Source passage:
We live in a culture which is
pervasively mediated, in the sense of being shaped by the media.
It’s a point which is incisively made by Dennis Kelly in Taking Care Of
Baby, and one which most reviewers haven’t seemed ready to face.
I don’t mean that in the sense of holding our hands up and admitting
that we as agents of the media shape the world to our own tastes; I
mean admitting that we, like all consumers, tend not to question
information that is presented to us in a broadly non-fictional
context. That’s what Kelly plays with in his script.
Several reviews note the opening caption, “The following has been taken
word for word from interviews and correspondence”; nobody mentions that
the caption is repeated several times through the evening, but in
increasingly garbled form. And yet, because it still seems to
bear some relation to the original, we likewise hang on to a vestige of
faith in that claim even as we see it being ever more graphically
belied.
Aleks Sierz comes close to the kernel of the play when he says it
“calls into question how we can believe anything at all in this
postmodern age”, but I think he’s looking through the wrong end of the
telescope. It seems to me that Claire Allfree is bang-on when she
acknowledges that the real indictment is of all of us: that we devour
news, “reality” stories and all kinds of celebrity with diminishing
discrimination. “The average broadsheet contains more information
than someone in the Middle Ages would have assimilated in their entire
lifetime,” says the psychologist character in Kelly’s play. This
may be another invented factoid, but it rings true. Politico,
chat-show guest, scientist, murderer, innocent... all are equal grist
to our info-mill. And we question it all equally little; we set
up filters of prejudice that pass for “questioning”, but that’s
generally all we do.
Manipulated
This was all brought home to me some years ago, when my 1997 Edinburgh
Fringe performance was the subject of a “fly-on-the-wall” TV
documentary. It’s interesting to note in passing that this is a
form which has largely gone out of fashion in favour of competitions of
various kinds where (despite the name of the genre, “reality TV”) the
artifice of the situation and the blatancy with which it is manipulated
are ever more apparent. But still we don’t question it.

Records provided:
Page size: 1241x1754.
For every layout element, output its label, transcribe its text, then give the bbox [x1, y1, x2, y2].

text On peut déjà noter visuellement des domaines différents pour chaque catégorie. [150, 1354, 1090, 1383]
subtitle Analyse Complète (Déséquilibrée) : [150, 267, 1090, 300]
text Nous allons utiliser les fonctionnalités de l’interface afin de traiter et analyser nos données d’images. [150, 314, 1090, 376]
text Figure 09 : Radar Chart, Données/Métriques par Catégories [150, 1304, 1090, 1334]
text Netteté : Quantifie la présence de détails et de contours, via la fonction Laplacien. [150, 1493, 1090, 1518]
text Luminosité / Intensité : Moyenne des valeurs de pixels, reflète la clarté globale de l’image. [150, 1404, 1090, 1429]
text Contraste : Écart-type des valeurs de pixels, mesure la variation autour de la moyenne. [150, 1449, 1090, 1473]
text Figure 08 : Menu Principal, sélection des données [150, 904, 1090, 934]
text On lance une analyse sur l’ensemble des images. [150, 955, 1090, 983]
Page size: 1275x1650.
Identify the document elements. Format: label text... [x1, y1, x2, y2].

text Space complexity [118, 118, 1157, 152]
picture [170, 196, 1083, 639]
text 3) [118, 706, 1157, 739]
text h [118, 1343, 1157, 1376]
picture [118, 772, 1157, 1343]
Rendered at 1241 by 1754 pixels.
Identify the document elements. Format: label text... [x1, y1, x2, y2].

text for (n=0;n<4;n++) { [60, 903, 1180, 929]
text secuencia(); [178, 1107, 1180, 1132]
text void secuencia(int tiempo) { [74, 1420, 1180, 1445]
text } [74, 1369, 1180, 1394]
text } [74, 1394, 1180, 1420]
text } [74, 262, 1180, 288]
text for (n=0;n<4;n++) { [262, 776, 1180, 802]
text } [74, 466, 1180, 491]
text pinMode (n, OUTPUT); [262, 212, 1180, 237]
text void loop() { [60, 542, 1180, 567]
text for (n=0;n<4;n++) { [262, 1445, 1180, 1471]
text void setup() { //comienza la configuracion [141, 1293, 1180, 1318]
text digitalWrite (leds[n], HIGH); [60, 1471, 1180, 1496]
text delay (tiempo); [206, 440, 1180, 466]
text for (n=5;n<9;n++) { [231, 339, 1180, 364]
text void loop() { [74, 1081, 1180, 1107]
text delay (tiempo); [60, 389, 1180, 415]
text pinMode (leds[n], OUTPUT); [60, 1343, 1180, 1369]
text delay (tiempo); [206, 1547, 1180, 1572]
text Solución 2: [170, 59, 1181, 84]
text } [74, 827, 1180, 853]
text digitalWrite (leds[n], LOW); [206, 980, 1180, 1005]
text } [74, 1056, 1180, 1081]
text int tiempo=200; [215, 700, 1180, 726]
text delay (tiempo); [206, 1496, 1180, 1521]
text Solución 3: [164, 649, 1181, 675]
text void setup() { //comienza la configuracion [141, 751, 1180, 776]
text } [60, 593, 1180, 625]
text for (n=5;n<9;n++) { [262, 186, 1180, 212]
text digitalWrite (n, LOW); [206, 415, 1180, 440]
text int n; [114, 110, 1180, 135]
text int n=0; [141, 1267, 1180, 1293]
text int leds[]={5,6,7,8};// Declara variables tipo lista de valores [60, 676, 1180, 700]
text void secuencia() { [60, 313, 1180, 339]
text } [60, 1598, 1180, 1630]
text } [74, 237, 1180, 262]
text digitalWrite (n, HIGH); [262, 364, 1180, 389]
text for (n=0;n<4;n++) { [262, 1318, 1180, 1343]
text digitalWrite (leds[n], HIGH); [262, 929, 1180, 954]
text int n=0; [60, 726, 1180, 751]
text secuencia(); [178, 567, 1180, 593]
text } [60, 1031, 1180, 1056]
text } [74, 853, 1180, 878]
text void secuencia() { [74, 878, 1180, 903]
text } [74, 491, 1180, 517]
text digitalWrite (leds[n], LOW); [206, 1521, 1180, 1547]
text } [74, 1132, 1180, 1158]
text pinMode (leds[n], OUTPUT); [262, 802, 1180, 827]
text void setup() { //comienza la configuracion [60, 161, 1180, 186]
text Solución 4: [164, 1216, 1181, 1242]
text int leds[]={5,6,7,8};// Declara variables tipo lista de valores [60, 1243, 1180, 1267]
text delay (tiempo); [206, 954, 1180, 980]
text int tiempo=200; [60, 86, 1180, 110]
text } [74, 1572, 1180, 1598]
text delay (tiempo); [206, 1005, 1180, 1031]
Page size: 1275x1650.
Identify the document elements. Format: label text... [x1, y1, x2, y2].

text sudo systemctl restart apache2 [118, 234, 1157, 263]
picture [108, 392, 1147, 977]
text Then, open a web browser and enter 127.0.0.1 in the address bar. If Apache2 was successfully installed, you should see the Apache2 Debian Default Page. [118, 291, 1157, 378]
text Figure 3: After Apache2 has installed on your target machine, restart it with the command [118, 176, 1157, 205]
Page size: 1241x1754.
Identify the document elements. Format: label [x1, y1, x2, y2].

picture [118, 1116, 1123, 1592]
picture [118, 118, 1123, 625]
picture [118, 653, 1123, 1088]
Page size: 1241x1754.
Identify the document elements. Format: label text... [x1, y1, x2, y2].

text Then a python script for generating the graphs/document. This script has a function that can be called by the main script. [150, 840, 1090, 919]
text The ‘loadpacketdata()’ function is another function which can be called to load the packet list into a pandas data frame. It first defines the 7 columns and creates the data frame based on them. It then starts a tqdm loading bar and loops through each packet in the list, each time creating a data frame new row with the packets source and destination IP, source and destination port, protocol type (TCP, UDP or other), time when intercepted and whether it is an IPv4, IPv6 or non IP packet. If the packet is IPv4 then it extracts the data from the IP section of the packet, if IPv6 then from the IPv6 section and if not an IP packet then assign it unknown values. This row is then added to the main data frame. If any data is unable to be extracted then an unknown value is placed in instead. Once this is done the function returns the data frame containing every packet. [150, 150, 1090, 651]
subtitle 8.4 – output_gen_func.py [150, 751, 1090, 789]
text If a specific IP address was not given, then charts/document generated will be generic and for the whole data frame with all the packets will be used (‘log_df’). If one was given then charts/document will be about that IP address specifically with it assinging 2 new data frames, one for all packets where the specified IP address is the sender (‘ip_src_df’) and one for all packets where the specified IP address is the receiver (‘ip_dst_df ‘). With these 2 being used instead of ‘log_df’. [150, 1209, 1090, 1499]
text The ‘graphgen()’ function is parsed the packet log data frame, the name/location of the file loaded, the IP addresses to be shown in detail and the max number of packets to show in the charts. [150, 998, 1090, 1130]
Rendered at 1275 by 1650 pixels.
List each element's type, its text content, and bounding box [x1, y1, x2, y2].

Directions:
[1] Reproduce the essay on media culture and Taking Care Of Baby from "Aleks Sierz comes" up to and including "generally all we do.".
[2] Write what comes next in the essay on media culture and Taking Care Of Baby, starting after its last sentence.

Responses per task:
[1]
Aleks Sierz comes close to the kernel of the play when he says it
“calls into question how we can believe anything at all in this
postmodern age”, but I think he’s looking through the wrong end of the
telescope. It seems to me that Claire Allfree is bang-on when she
acknowledges that the real indictment is of all of us: that we devour
news, “reality” stories and all kinds of celebrity with diminishing
discrimination. “The average broadsheet contains more information
than someone in the Middle Ages would have assimilated in their entire
lifetime,” says the psychologist character in Kelly’s play. This
may be another invented factoid, but it rings true. Politico,
chat-show guest, scientist, murderer, innocent... all are equal grist
to our info-mill. And we question it all equally little; we set
up filters of prejudice that pass for “questioning”, but that’s
generally all we do.

[2]
The relevant thing here is not that I was thoroughly stitched up by
mendacious editing and a voice-over that basically fabricated a story
which happened to star someone with my name and face. What
shocked me all over again was that when the television reviews came
out, virtually no reviewer questioned the mendacious portrait offered
to them. Even people whose job it is to see through the
manipulations of the medium had utterly suspended their disbelief and
gulped the fiction down without question. It was presented with
all the trappings of factual coverage, so it was accepted as
such. Just as we do, at least at first, with Kelly’s play, as
long as we believe it to be verbatim. There’s no point being
offended or outraged when we realise the shortcomings… because it is we
who have supplied those shortcomings. Like all the best tricks,
it relies on our desire to believe; we do the trickster’s work for
him. We have to take our share of responsibility.
Shoulders
Mark Shenton’s brief print review of
Betrayal
touches on an issue he deals with more thoroughly in his online
blog: the poor sightlines afforded by Roger Michell’s staging. I
had the same experience with this production, though sitting on the
opposite side of the theatre from Mark: I can now give an informed
opinion on the articulacy of Sam West’s shoulders.
A few years ago on the Edinburgh Fringe I went to a show which was
staged largely on the horizontal, with all five performers in a single
rank across the stage; however, the audience were seated on three
sides, and from my seat I got an excellent view of whichever one of
them happened to be nearest me and damn all else. I felt
compelled to point this out to the director after the
performance. Her response? “Yes, I know, but I decided to
stage it this way.” Somehow it didn’t seem to be worth asking her
why she had decided deliberately to prevent more than half the audience
from seeing the work it was her job to present to us; I just walked
off, sadly incredulous that people can be so dim and/or arrogant.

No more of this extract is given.